• _Input records_
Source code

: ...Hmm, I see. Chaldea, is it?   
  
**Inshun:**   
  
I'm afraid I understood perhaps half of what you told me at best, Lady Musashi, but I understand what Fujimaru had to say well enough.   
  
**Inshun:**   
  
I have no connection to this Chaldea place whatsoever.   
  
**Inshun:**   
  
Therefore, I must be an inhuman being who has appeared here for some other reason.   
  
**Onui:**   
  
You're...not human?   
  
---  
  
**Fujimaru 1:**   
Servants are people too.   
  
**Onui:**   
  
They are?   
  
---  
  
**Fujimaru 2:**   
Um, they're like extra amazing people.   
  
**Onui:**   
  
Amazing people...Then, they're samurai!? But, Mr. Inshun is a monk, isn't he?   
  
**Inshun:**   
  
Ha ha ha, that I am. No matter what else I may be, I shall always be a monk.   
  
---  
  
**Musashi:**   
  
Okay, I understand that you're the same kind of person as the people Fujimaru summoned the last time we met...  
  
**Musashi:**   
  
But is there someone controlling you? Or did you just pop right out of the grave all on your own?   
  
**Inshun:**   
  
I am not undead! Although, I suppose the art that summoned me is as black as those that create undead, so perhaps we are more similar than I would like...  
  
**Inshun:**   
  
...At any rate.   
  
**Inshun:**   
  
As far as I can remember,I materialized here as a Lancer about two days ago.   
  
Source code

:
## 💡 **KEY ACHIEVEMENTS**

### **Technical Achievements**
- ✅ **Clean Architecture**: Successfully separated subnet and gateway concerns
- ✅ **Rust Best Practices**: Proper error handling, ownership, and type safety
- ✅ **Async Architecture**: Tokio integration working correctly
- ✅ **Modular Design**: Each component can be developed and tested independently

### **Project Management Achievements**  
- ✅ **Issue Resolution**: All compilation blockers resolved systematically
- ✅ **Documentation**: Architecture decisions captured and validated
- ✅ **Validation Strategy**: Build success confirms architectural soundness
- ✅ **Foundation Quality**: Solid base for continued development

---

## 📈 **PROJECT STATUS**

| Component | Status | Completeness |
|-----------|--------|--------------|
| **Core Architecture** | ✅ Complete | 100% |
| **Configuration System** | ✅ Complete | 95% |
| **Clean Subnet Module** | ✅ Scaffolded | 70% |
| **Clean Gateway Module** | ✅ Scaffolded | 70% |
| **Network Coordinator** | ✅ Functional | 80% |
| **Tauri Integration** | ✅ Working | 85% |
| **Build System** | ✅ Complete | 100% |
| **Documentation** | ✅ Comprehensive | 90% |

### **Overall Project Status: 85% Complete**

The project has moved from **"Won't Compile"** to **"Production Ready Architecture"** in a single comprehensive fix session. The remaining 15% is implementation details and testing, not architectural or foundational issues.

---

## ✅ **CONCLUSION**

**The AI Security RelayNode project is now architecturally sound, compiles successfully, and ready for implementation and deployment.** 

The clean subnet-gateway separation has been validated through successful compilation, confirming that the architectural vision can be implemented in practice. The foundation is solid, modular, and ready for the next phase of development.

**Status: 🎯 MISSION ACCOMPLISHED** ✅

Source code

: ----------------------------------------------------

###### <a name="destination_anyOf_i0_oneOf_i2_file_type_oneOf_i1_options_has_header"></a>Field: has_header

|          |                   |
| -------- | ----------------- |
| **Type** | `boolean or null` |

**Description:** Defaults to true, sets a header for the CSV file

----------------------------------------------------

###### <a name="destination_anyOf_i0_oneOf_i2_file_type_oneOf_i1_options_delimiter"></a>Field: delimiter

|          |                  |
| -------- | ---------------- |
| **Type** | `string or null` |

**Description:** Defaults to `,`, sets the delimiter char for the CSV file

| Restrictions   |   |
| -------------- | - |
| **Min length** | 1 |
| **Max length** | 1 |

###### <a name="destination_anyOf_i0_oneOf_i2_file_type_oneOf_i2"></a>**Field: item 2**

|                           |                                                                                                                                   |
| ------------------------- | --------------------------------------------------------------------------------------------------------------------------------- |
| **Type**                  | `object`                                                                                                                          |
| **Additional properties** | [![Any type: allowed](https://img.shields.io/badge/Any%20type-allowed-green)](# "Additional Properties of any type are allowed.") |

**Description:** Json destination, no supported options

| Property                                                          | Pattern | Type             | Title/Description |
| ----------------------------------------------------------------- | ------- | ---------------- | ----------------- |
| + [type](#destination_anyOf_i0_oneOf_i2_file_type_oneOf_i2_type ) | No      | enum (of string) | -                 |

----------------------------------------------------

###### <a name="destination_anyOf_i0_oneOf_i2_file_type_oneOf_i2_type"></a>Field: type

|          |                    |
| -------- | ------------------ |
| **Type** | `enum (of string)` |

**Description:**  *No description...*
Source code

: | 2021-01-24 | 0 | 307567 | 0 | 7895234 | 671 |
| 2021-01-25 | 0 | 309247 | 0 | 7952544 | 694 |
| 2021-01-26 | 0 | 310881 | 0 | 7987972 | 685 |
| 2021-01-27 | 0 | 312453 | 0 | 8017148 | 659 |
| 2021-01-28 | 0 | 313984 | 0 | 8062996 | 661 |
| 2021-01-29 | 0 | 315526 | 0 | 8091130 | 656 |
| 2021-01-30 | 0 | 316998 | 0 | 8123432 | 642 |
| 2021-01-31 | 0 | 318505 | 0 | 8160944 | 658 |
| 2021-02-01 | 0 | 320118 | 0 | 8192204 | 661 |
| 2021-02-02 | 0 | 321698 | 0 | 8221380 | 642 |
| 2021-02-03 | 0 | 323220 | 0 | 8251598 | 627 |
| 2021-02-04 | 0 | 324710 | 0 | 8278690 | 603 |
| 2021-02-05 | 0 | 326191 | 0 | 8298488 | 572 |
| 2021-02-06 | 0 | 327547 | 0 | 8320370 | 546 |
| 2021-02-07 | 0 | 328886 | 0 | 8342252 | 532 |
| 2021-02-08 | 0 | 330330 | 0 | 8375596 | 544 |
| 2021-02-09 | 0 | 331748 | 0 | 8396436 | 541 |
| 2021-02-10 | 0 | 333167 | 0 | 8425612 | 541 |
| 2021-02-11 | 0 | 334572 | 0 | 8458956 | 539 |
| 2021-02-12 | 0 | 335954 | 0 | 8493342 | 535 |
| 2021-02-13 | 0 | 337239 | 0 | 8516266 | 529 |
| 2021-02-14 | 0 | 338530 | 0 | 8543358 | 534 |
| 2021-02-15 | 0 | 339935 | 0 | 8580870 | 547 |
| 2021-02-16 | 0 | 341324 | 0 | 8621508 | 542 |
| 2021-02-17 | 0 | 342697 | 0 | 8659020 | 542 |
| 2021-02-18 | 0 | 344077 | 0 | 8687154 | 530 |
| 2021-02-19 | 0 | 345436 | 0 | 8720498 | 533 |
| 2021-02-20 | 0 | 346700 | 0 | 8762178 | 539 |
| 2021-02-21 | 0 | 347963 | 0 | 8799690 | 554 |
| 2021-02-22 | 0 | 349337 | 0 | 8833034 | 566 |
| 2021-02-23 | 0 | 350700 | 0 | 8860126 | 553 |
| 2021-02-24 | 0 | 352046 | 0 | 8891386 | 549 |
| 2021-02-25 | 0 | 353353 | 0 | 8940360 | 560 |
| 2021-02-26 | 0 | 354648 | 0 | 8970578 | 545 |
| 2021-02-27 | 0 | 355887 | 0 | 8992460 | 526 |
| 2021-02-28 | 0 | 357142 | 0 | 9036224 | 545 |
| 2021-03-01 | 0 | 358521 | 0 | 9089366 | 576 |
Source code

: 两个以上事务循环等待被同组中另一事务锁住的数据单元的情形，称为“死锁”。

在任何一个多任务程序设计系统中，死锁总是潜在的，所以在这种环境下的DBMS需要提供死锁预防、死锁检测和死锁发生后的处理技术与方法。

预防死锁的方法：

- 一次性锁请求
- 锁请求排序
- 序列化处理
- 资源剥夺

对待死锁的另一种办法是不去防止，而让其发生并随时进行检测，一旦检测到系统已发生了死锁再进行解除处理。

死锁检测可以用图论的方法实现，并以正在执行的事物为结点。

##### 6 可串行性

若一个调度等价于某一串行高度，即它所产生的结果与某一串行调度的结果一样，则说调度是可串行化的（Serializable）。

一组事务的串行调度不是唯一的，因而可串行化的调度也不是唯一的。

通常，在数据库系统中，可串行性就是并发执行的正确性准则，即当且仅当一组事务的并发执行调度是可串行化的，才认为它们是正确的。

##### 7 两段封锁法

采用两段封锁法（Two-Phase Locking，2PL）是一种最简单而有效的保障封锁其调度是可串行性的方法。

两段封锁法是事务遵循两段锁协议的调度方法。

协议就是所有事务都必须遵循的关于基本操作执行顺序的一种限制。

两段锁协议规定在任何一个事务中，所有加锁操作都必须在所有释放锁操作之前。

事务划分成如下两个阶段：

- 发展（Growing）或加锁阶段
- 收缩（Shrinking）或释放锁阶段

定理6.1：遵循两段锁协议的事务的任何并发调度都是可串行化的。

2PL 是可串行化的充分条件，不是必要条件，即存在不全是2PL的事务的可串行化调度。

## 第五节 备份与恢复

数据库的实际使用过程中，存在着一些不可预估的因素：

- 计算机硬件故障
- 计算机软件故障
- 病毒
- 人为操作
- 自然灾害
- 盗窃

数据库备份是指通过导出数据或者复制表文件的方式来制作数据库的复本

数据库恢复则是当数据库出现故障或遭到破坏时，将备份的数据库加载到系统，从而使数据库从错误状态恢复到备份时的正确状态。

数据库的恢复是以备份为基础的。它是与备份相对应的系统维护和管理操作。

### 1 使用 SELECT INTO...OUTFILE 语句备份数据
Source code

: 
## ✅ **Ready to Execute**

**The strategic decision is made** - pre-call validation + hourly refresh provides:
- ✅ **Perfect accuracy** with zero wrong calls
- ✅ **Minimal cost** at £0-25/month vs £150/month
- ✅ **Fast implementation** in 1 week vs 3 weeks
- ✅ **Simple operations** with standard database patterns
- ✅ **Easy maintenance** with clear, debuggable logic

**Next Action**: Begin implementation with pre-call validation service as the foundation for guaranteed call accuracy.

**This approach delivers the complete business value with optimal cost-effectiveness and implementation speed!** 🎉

• _Work order_
Copy the lines above exactly. Start with the line containing "数据库恢复则是当数据库出现故", end with the line containing "guaranteed call accuracy.", and include both.

• _Output of the exercise_
数据库恢复则是当数据库出现故障或遭到破坏时，将备份的数据库加载到系统，从而使数据库从错误状态恢复到备份时的正确状态。

数据库的恢复是以备份为基础的。它是与备份相对应的系统维护和管理操作。

### 1 使用 SELECT INTO...OUTFILE 语句备份数据
Source code

: 
## ✅ **Ready to Execute**

**The strategic decision is made** - pre-call validation + hourly refresh provides:
- ✅ **Perfect accuracy** with zero wrong calls
- ✅ **Minimal cost** at £0-25/month vs £150/month
- ✅ **Fast implementation** in 1 week vs 3 weeks
- ✅ **Simple operations** with standard database patterns
- ✅ **Easy maintenance** with clear, debuggable logic

**Next Action**: Begin implementation with pre-call validation service as the foundation for guaranteed call accuracy.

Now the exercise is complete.